> [INSTRUCTIONS TO FOLLOW] Only the lines from the line holding "19 Major Advantages and Disadvantages of" through the final line of the entries below are to be returned, exactly as they stand.

> [SUPPLIED ENTRIES]

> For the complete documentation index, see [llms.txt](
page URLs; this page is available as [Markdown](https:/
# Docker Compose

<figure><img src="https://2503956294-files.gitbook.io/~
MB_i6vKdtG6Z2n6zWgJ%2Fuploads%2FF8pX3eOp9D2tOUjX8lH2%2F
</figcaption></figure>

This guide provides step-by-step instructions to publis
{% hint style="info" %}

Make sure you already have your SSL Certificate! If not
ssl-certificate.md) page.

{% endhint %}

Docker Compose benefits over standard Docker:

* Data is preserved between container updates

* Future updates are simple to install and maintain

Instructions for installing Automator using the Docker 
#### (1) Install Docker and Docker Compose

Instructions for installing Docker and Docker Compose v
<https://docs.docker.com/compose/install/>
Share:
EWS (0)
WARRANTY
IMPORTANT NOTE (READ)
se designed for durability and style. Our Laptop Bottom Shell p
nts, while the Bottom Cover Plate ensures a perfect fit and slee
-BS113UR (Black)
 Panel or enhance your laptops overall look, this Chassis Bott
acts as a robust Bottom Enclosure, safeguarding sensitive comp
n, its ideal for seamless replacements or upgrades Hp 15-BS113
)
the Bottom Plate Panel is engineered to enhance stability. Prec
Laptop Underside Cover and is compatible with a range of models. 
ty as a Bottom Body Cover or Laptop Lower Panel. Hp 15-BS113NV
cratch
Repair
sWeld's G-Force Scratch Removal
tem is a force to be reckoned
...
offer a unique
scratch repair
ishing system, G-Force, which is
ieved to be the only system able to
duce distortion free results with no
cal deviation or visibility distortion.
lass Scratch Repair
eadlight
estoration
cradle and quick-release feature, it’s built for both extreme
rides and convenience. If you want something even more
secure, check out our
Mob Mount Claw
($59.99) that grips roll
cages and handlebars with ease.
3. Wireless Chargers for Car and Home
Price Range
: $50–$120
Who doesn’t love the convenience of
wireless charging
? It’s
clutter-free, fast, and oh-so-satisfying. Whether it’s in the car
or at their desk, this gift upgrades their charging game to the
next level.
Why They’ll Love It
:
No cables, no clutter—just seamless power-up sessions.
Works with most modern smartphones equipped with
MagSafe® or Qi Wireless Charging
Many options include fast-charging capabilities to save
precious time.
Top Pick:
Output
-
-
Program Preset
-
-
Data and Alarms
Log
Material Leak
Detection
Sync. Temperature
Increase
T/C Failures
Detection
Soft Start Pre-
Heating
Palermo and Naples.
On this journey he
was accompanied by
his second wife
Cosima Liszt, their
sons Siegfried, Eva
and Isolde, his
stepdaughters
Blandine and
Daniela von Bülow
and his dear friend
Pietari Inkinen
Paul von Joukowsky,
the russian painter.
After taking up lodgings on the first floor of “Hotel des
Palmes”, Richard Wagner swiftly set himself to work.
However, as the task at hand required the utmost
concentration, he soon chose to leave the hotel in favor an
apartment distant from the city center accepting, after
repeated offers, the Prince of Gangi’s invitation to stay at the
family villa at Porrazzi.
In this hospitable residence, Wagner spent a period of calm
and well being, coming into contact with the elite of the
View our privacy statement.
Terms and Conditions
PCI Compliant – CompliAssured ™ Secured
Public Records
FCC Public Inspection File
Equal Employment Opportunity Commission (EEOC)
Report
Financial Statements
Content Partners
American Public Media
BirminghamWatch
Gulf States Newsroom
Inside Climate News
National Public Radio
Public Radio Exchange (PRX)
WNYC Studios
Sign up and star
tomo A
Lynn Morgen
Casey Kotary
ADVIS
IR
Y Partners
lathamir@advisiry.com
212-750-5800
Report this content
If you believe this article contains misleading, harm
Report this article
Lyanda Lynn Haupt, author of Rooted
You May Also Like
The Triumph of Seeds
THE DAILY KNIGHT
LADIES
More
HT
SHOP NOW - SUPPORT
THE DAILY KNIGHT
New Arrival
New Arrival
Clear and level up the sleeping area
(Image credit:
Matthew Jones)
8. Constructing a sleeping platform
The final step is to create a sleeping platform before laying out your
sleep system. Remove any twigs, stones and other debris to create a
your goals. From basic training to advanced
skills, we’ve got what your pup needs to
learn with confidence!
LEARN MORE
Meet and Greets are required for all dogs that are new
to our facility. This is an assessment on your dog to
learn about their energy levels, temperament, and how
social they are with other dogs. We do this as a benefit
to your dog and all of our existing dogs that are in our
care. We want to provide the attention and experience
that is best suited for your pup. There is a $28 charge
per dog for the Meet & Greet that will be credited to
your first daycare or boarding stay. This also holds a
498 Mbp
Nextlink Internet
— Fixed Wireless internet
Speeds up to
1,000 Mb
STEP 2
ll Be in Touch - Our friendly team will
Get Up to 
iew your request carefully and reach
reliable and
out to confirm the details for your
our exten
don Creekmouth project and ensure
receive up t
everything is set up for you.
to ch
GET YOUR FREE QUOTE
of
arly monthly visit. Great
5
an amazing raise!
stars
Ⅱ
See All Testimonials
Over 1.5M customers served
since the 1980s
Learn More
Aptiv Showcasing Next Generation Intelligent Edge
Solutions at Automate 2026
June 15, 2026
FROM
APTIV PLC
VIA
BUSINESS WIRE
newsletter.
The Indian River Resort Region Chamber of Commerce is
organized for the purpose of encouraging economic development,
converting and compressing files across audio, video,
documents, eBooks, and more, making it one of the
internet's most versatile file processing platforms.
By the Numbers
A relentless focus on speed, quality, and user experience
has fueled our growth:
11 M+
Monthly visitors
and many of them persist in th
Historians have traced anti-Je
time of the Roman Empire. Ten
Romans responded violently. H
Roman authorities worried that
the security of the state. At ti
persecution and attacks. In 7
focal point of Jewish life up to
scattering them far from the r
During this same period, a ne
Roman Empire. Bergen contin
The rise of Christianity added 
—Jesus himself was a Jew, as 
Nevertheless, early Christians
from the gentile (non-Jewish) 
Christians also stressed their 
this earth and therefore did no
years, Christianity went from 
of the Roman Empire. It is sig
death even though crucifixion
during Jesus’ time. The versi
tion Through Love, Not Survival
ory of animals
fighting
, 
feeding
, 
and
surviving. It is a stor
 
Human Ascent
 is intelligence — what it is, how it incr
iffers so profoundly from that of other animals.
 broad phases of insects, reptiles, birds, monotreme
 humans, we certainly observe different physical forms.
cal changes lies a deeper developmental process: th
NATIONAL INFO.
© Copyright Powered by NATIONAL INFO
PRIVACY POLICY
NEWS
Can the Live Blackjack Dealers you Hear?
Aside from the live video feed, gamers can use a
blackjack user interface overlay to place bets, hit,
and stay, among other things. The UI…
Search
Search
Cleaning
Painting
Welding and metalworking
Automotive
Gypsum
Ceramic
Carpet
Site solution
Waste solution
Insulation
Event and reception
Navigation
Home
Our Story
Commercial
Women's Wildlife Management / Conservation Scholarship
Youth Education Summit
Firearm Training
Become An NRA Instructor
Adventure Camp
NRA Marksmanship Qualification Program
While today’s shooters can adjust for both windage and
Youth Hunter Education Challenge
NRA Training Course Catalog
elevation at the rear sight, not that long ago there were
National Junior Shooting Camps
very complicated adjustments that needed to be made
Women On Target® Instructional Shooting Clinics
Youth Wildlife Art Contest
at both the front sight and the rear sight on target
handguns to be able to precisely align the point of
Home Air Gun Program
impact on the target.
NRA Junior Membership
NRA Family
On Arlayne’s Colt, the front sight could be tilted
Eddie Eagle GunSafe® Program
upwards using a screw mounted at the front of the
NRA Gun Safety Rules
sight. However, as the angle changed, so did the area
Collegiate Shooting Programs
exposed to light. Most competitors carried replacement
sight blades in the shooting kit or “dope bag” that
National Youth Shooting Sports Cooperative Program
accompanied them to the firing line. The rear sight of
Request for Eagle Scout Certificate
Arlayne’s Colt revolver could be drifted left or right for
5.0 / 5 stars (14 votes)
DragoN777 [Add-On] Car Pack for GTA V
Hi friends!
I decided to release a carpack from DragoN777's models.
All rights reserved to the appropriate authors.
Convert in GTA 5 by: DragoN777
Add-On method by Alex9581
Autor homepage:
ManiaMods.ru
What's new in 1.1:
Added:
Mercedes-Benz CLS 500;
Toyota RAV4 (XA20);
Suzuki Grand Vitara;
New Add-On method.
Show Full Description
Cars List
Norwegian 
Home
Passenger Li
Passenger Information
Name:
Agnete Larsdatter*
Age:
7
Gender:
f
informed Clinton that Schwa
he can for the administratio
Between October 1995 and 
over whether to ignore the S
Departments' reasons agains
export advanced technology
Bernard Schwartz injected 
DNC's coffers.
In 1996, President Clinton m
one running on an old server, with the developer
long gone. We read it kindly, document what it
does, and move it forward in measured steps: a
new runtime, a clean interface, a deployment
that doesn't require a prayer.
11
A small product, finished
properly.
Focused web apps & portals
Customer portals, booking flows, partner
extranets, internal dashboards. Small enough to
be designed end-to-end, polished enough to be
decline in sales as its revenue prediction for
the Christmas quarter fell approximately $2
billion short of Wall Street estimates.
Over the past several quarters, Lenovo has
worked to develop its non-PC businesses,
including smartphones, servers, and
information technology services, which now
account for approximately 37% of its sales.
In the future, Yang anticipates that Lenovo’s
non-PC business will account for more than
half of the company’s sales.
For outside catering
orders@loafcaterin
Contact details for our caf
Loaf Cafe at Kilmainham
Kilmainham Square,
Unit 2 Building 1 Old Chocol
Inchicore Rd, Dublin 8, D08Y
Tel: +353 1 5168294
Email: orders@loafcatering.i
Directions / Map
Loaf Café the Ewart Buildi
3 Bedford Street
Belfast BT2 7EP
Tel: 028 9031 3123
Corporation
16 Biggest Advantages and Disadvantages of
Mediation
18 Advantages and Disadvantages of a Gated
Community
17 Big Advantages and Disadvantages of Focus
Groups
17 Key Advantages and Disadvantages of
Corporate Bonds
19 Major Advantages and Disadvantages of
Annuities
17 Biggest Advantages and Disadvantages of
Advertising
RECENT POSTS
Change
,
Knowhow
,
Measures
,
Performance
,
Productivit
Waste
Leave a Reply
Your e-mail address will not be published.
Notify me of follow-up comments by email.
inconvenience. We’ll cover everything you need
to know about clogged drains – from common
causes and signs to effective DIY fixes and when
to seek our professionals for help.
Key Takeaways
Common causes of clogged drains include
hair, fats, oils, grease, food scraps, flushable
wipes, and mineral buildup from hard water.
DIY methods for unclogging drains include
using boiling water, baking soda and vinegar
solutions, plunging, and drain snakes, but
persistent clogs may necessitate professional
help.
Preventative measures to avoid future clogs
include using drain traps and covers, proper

> [WRITTEN SOLUTION]
19 Major Advantages and Disadvantages of
Annuities
17 Biggest Advantages and Disadvantages of
Advertising
RECENT POSTS
Change
,
Knowhow
,
Measures
,
Performance
,
Productivit
Waste
Leave a Reply
Your e-mail address will not be published.
Notify me of follow-up comments by email.
inconvenience. We’ll cover everything you need
to know about clogged drains – from common
causes and signs to effective DIY fixes and when
to seek our professionals for help.
Key Takeaways
Common causes of clogged drains include
hair, fats, oils, grease, food scraps, flushable
wipes, and mineral buildup from hard water.
DIY methods for unclogging drains include
using boiling water, baking soda and vinegar
solutions, plunging, and drain snakes, but
persistent clogs may necessitate professional
help.
Preventative measures to avoid future clogs
include using drain traps and covers, proper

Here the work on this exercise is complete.